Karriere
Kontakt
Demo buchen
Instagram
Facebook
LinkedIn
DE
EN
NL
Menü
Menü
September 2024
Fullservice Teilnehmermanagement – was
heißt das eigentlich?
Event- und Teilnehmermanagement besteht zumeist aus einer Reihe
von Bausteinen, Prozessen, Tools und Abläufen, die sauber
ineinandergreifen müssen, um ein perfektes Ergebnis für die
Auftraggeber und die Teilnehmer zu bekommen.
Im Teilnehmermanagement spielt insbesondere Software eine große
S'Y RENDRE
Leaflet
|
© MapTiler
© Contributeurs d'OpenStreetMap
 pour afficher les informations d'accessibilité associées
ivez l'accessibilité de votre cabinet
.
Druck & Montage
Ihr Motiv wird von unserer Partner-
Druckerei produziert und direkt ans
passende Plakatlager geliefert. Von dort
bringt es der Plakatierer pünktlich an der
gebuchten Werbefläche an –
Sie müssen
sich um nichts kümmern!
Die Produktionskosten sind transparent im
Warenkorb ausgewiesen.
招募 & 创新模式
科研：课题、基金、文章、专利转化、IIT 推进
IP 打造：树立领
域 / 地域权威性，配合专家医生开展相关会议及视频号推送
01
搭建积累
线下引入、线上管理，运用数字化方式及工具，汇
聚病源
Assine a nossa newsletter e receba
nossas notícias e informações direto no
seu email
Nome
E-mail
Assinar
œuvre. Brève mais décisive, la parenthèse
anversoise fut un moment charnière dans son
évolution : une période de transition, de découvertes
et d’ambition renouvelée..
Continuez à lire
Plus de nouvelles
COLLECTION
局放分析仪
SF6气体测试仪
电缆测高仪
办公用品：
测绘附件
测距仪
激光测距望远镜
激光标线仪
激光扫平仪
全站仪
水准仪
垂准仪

##########

> **Activity**: Rewrite every line of the items above as one numbered list, one line per entry, leaving out blank lines.

> **Task result**:
1. Karriere
2. Kontakt
3. Demo buchen
4. Instagram
5. Facebook
6. LinkedIn
7. DE
8. EN
9. NL
10. Menü
11. Menü
12. September 2024
13. Fullservice Teilnehmermanagement – was
14. heißt das eigentlich?
15. Event- und Teilnehmermanagement besteht zumeist aus einer Reihe
16. von Bausteinen, Prozessen, Tools und Abläufen, die sauber
17. ineinandergreifen müssen, um ein perfektes Ergebnis für die
18. Auftraggeber und die Teilnehmer zu bekommen.
19. Im Teilnehmermanagement spielt insbesondere Software eine große
20. S'Y RENDRE
21. Leaflet
22. |
23. © MapTiler
24. © Contributeurs d'OpenStreetMap
25.  pour afficher les informations d'accessibilité associées
26. ivez l'accessibilité de votre cabinet
27. .
28. Druck & Montage
29. Ihr Motiv wird von unserer Partner-
30. Druckerei produziert und direkt ans
31. passende Plakatlager geliefert. Von dort
32. bringt es der Plakatierer pünktlich an der
33. gebuchten Werbefläche an –
34. Sie müssen
35. sich um nichts kümmern!
36. Die Produktionskosten sind transparent im
37. Warenkorb ausgewiesen.
38. 招募 & 创新模式
39. 科研：课题、基金、文章、专利转化、IIT 推进
40. IP 打造：树立领
41. 域 / 地域权威性，配合专家医生开展相关会议及视频号推送
42. 01
43. 搭建积累
44. 线下引入、线上管理，运用数字化方式及工具，汇
45. 聚病源
46. Assine a nossa newsletter e receba
47. nossas notícias e informações direto no
48. seu email
49. Nome
50. E-mail
51. Assinar
52. œuvre. Brève mais décisive, la parenthèse
53. anversoise fut un moment charnière dans son
54. évolution : une période de transition, de découvertes
55. et d’ambition renouvelée..
56. Continuez à lire
57. Plus de nouvelles
58. COLLECTION
59. 局放分析仪
60. SF6气体测试仪
61. 电缆测高仪
62. 办公用品：
63. 测绘附件
64. 测距仪
65. 激光测距望远镜
66. 激光标线仪
67. 激光扫平仪
68. 全站仪
69. 水准仪
70. 垂准仪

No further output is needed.